Well, this was supposed to be a create52 post, but it doesnae seem to be working at the moment.

52/9 Easter bread

So here goes. In Germany, my cousin can usually be relied on the make a scrumptious vegan easter bread big enough to feed a small country, so that everybody can happily spend the easter weekend eating. Here, I'm on my own, so I had to finally get off my bum and get my own.

I used this recipe as a starting point, but couldn't be arsed with the potato faff in the dough, and left the prunes out of the filling. I added about 1 1/2 Tablespoons of toasted oatmeal, to thicken it up, though.
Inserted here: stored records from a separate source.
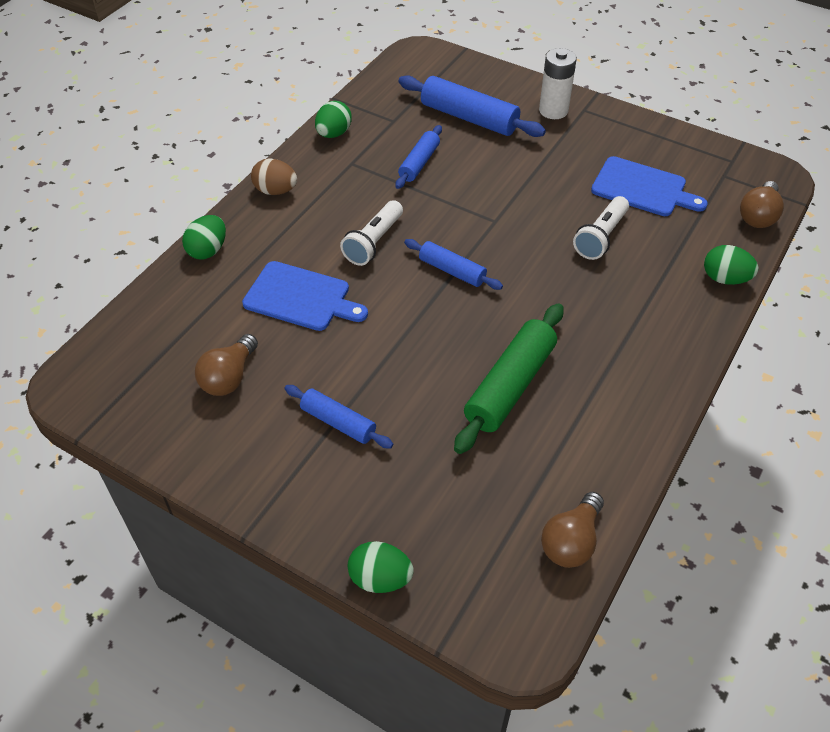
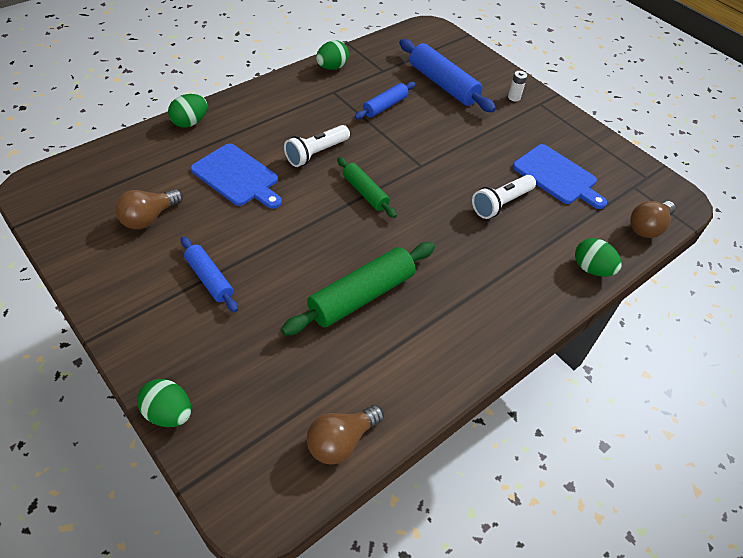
camera: 15 degrees right, 0 degrees up
brown egg [251,158,297,195] -> none
blue rolling pin [404,239,503,290] -> green rolling pin [337,157,397,218]
white battery [539,48,577,119] -> white battery [508,71,527,101], size x0.52

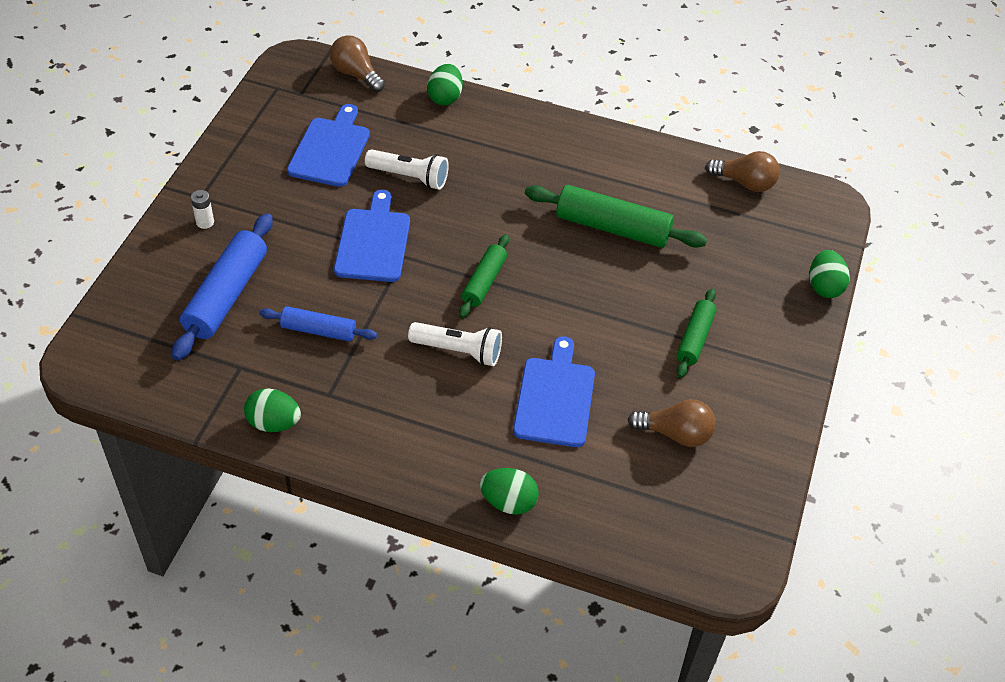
camera: 120 degrees left, 0 degrees up
blue rolling pin [181,236,238,312] -> green rolling pin [676,288,717,378]
brown light bulb [630,201,675,238] -> brown light bulb turned 150 degrees counterclockwise [330,35,385,92]
none -> blue cutting board [334,190,410,282]

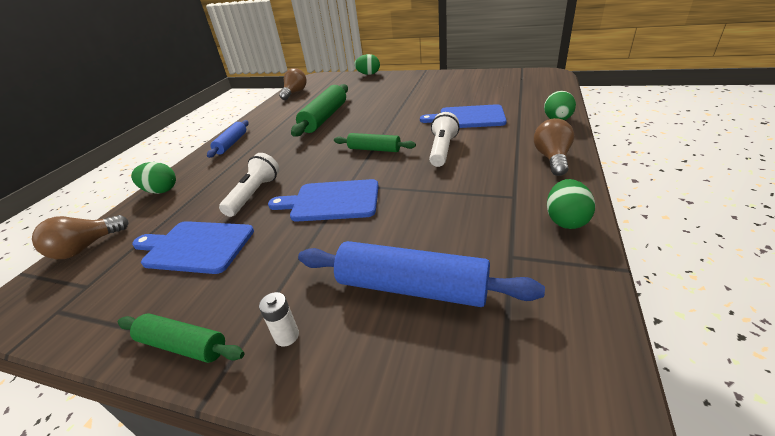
camera: 85 degrees left, 15 degrees down
blue rolling pin [259,306,377,342] -> blue rolling pin moved to [207,120,249,158]
brown light bulb [628,399,715,447] -> brown light bulb moved to [534,118,574,176]
green rolling pin [676,288,717,378] -> green rolling pin moved to [118,314,244,363]

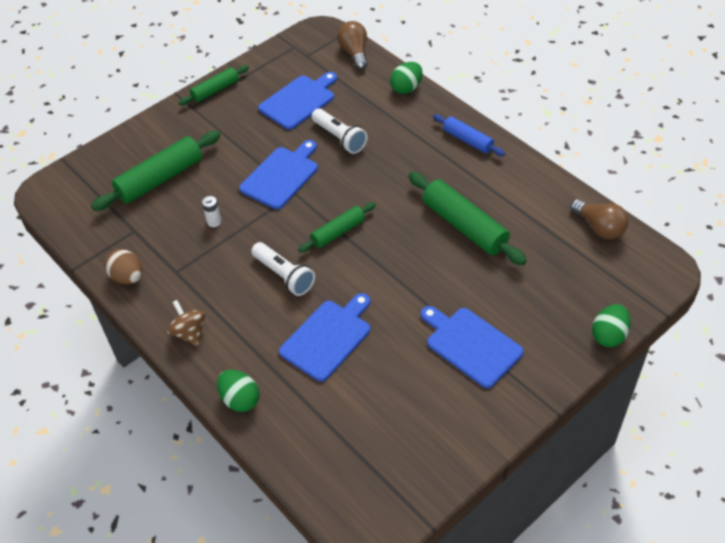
camera: 120 degrees right, 15 degrees up
white battery [259,292,299,347] -> white battery moved to [202,196,222,227]
blue rolling pin [298,241,545,307] -> green rolling pin [91,131,220,211]
brown light bulb [534,118,574,176] -> brown spinning top [167,300,205,346]
green egg [547,179,595,229] -> brown egg [104,249,142,284]
none -> blue cutting board [421,306,524,388]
Oh, and I halfed the recipe, as well.

If this doesn't make sense to you, here's the recipe:

500g flour
100g sugar
100g (I think) margarine
1 packet of fast action dry yeast
about 3/4 cup of handwarm soyamilk
Mix everything together and leave to rise, either in a warm place for a couple of hours, or over night in the fridge, which is what I did.

3/4 cup pecans, chopped and toasted
3/4 cup poppy seeds
3/8 cup sugar
1 heaped tablespoon of margarine
1/4 cup soyamilk
1 1/2 tablespoons of oatmeal, toasted
grated zest of one lemon
1/2 teaspoon cinnamon

52/9 - Easter bread

After it's risen, split the dough in 3, roll each third into a rectangle, spread with 1/3 of the filling and roll up. Place the 3 strands onto a baking tray and braid them - you can stick the ends together by brushing them with a bit of soyamilk.

Bake for about 50 mins, at gas mark 4 - I turned it down to about 3.5 after about 30 mins, though, to avoid it getting too dark.

Ice with a simple icing sugar/ lemon juice mix.

52/9 - Easter bread

As you can see, it split a bit during baking. If you want to avoid that, maybe keeping the dough quite thick and the rolls quite loose might help. It tastes yummy, anyways!